Set problem ::
Convert the lines in every one of the rows below into a single numbered list, skipping any blank lines.

(Data excerpts)

* Start *

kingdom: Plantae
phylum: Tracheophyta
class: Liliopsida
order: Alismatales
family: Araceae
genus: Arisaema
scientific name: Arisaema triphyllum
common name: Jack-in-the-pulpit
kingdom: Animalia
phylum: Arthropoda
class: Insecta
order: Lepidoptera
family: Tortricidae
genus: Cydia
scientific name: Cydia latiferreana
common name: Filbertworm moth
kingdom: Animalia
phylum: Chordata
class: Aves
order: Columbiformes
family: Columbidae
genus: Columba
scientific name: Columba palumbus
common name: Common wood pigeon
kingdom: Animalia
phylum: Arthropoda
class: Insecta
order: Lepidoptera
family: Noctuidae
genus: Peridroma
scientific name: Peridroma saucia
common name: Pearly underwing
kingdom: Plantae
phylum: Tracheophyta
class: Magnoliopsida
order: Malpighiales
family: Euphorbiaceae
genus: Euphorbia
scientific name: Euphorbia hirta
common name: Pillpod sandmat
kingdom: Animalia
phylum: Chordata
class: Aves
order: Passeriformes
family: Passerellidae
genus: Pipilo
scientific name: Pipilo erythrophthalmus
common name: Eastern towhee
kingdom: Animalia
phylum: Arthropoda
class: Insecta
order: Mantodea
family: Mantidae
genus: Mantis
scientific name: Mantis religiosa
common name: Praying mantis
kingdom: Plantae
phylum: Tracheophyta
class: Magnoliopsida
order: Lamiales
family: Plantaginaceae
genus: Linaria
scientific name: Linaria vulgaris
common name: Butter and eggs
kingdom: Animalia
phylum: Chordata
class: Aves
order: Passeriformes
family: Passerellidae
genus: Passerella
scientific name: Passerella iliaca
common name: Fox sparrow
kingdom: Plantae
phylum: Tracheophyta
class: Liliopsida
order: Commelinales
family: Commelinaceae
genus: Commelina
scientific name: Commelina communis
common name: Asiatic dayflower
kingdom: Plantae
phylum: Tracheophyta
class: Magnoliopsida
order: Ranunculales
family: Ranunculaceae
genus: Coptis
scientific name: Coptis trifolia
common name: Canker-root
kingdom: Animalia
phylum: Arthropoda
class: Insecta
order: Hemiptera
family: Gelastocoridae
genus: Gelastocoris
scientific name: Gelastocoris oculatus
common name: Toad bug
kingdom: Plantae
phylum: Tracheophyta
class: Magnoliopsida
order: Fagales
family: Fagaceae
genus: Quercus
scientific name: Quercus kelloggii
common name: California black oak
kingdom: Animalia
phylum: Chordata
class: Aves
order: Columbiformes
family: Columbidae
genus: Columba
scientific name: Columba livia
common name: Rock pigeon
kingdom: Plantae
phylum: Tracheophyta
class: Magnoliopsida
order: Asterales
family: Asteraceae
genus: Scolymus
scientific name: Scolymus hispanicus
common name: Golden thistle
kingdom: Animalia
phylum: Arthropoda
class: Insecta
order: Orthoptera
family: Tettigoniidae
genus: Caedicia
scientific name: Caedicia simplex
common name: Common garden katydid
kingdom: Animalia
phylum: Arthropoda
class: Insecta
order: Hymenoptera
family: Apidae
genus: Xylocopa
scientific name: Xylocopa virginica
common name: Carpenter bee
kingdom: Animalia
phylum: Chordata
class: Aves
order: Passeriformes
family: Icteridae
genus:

* End *

Exercise solution ::
1. kingdom: Plantae
2. phylum: Tracheophyta
3. class: Liliopsida
4. order: Alismatales
5. family: Araceae
6. genus: Arisaema
7. scientific name: Arisaema triphyllum
8. common name: Jack-in-the-pulpit
9. kingdom: Animalia
10. phylum: Arthropoda
11. class: Insecta
12. order: Lepidoptera
13. family: Tortricidae
14. genus: Cydia
15. scientific name: Cydia latiferreana
16. common name: Filbertworm moth
17. kingdom: Animalia
18. phylum: Chordata
19. class: Aves
20. order: Columbiformes
21. family: Columbidae
22. genus: Columba
23. scientific name: Columba palumbus
24. common name: Common wood pigeon
25. kingdom: Animalia
26. phylum: Arthropoda
27. class: Insecta
28. order: Lepidoptera
29. family: Noctuidae
30. genus: Peridroma
31. scientific name: Peridroma saucia
32. common name: Pearly underwing
33. kingdom: Plantae
34. phylum: Tracheophyta
35. class: Magnoliopsida
36. order: Malpighiales
37. family: Euphorbiaceae
38. genus: Euphorbia
39. scientific name: Euphorbia hirta
40. common name: Pillpod sandmat
41. kingdom: Animalia
42. phylum: Chordata
43. class: Aves
44. order: Passeriformes
45. family: Passerellidae
46. genus: Pipilo
47. scientific name: Pipilo erythrophthalmus
48. common name: Eastern towhee
49. kingdom: Animalia
50. phylum: Arthropoda
51. class: Insecta
52. order: Mantodea
53. family: Mantidae
54. genus: Mantis
55. scientific name: Mantis religiosa
56. common name: Praying mantis
57. kingdom: Plantae
58. phylum: Tracheophyta
59. class: Magnoliopsida
60. order: Lamiales
61. family: Plantaginaceae
62. genus: Linaria
63. scientific name: Linaria vulgaris
64. common name: Butter and eggs
65. kingdom: Animalia
66. phylum: Chordata
67. class: Aves
68. order: Passeriformes
69. family: Passerellidae
70. genus: Passerella
71. scientific name: Passerella iliaca
72. common name: Fox sparrow
73. kingdom: Plantae
74. phylum: Tracheophyta
75. class: Liliopsida
76. order: Commelinales
77. family: Commelinaceae
78. genus: Commelina
79. scientific name: Commelina communis
80. common name: Asiatic dayflower
81. kingdom: Plantae
82. phylum: Tracheophyta
83. class: Magnoliopsida
84. order: Ranunculales
85. family: Ranunculaceae
86. genus: Coptis
87. scientific name: Coptis trifolia
88. common name: Canker-root
89. kingdom: Animalia
90. phylum: Arthropoda
91. class: Insecta
92. order: Hemiptera
93. family: Gelastocoridae
94. genus: Gelastocoris
95. scientific name: Gelastocoris oculatus
96. common name: Toad bug
97. kingdom: Plantae
98. phylum: Tracheophyta
99. class: Magnoliopsida
100. order: Fagales
101. family: Fagaceae
102. genus: Quercus
103. scientific name: Quercus kelloggii
104. common name: California black oak
105. kingdom: Animalia
106. phylum: Chordata
107. class: Aves
108. order: Columbiformes
109. family: Columbidae
110. genus: Columba
111. scientific name: Columba livia
112. common name: Rock pigeon
113. kingdom: Plantae
114. phylum: Tracheophyta
115. class: Magnoliopsida
116. order: Asterales
117. family: Asteraceae
118. genus: Scolymus
119. scientific name: Scolymus hispanicus
120. common name: Golden thistle
121. kingdom: Animalia
122. phylum: Arthropoda
123. class: Insecta
124. order: Orthoptera
125. family: Tettigoniidae
126. genus: Caedicia
127. scientific name: Caedicia simplex
128. common name: Common garden katydid
129. kingdom: Animalia
130. phylum: Arthropoda
131. class: Insecta
132. order: Hymenoptera
133. family: Apidae
134. genus: Xylocopa
135. scientific name: Xylocopa virginica
136. common name: Carpenter bee
137. kingdom: Animalia
138. phylum: Chordata
139. class: Aves
140. order: Passeriformes
141. family: Icteridae
142. genus:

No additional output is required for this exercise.